Ambien Uk Buy Ambien Cr Order Online Buying Zolpidem Ordering Ambien Online Ambien
 In Arkipel 2023 Noli Me Tangere, Festival Stories, Festival Updates, International Competition

Kompetisi Internasional 05: Melucuti Warisan Sejarah Melalui Subversi Visual

Hari keempat ARKIPEL Noli Me Tangere – 10th Jakarta International Documentary and Experimental Film Festival dimulai dengan penayangan filem-filem dalam kuratorial bertajuk Rekonstruksi Para Filibuster oleh Luthfan Nur Rochman selaku kurator. Sinema, menurut Luthfan, bukan lagi hanya berkutat pada reproduksi realita, medium cerita, atau peraup keuntungan, namun bagaimana ia menyajikan sebuah tegangan etis antara subjek di depan dan di belakang kamera serta relasinya dengan konteks luarannya. Sinema menjadi strategi para filibuster, para pemberontak, yang berusaha mengacak-acak warisan sejarah yang selama ini dipenuhi pandangan dunia Barat dan kemudian merekonstruksi persepsi tersebut kembali ke wujud aslinya. Melalui  MaltourneeOtro Sol, dan Ingresso Animali Vivi para filibuster membawa kita ke situs yang memuat trauma, baik trauma sejarah maupun trauma masa kini untuk membahas persoalan-persoalan publik tertentu.

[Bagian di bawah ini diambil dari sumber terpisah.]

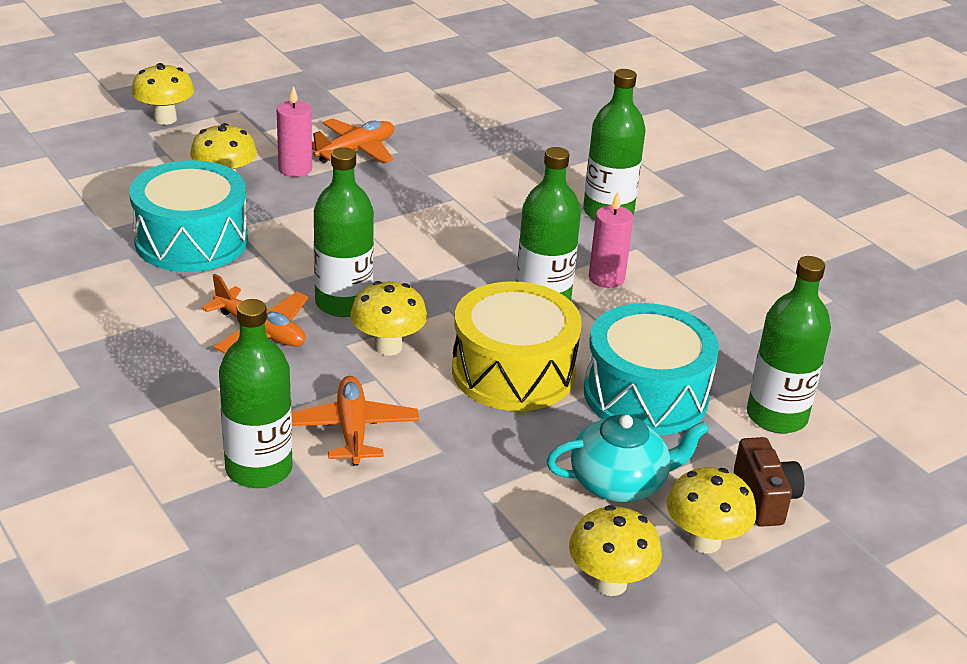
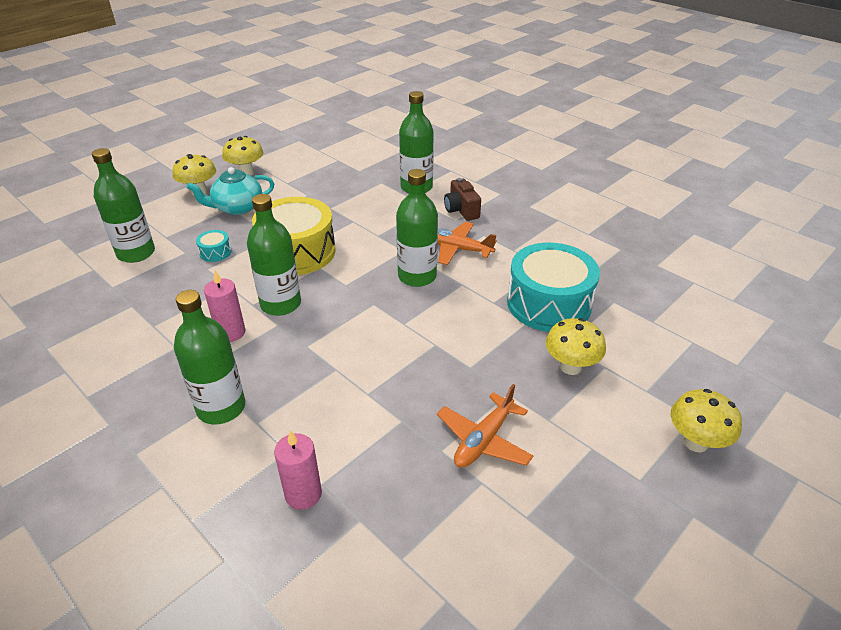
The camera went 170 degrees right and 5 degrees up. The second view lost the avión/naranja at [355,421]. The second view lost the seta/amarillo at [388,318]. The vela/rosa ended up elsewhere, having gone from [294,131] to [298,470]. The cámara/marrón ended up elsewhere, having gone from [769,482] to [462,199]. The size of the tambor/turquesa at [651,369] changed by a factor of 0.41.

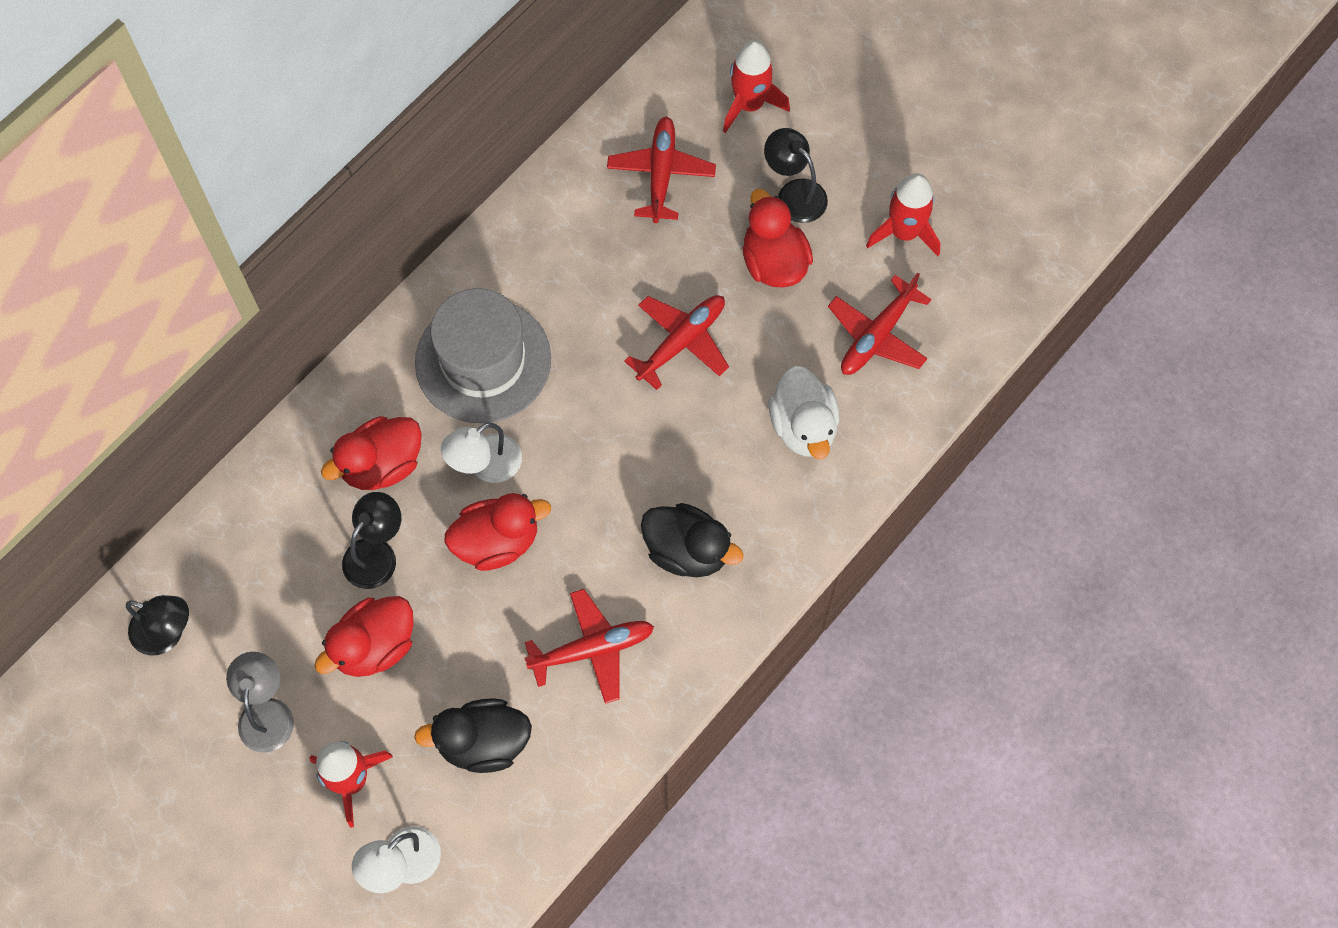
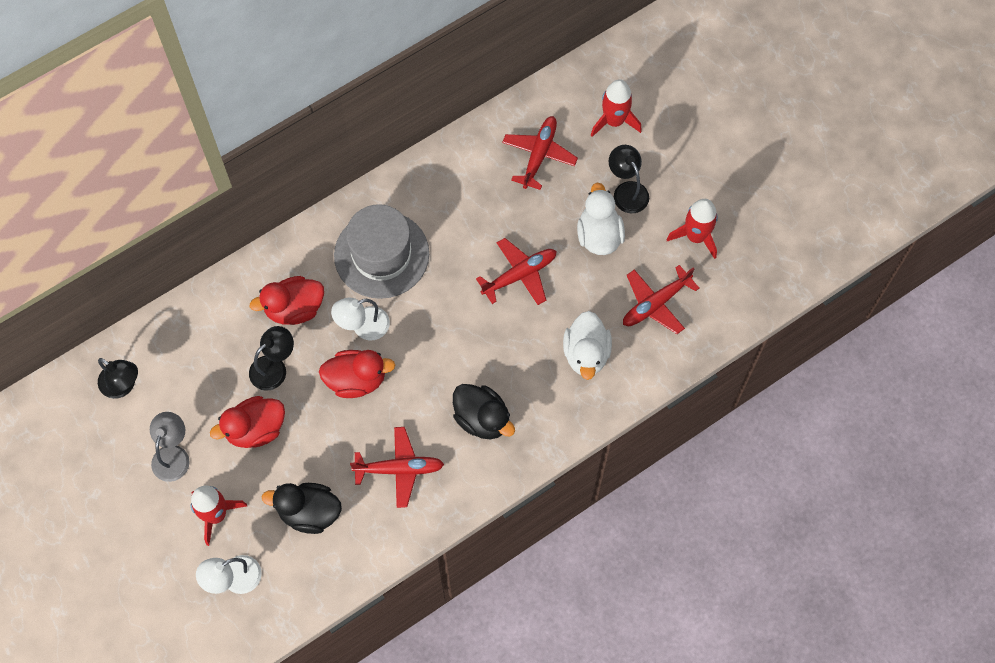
The camera went 15 degrees right and 0 degrees up. What was the pato/rojo at [777,238] turned into the pato/blanco at [601,219].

Filibuster pertama adalah Pooya Abassian. Melalui karyanya yang berjudul Maltournee ia menyampaikan persoalan yang sedang terjadi di Prancis, sebuah krisis diaspora. Bagaimana para imigran yang tercerabut dari negara asalnya, Afrika Utara & Timur Tengah, diperlakukan oleh birokrasi negara suakanya, Prancis. Ia memantik persoalan ini tidak melalui dialog wawancara yang berlarut-larut namun dengan langsung menempatkan penonton ke lokasi di mana pernah terjadinya kekerasan dan penggusuran terhadap para imigran. Bagaimana melalui kanal-kanal St. Denis kita bisa melihat jejak-jejak kehidupan yang tidak lagi terpampang di layar, paralel dengan apa yang dialami para imigran dengan negara asalnya. 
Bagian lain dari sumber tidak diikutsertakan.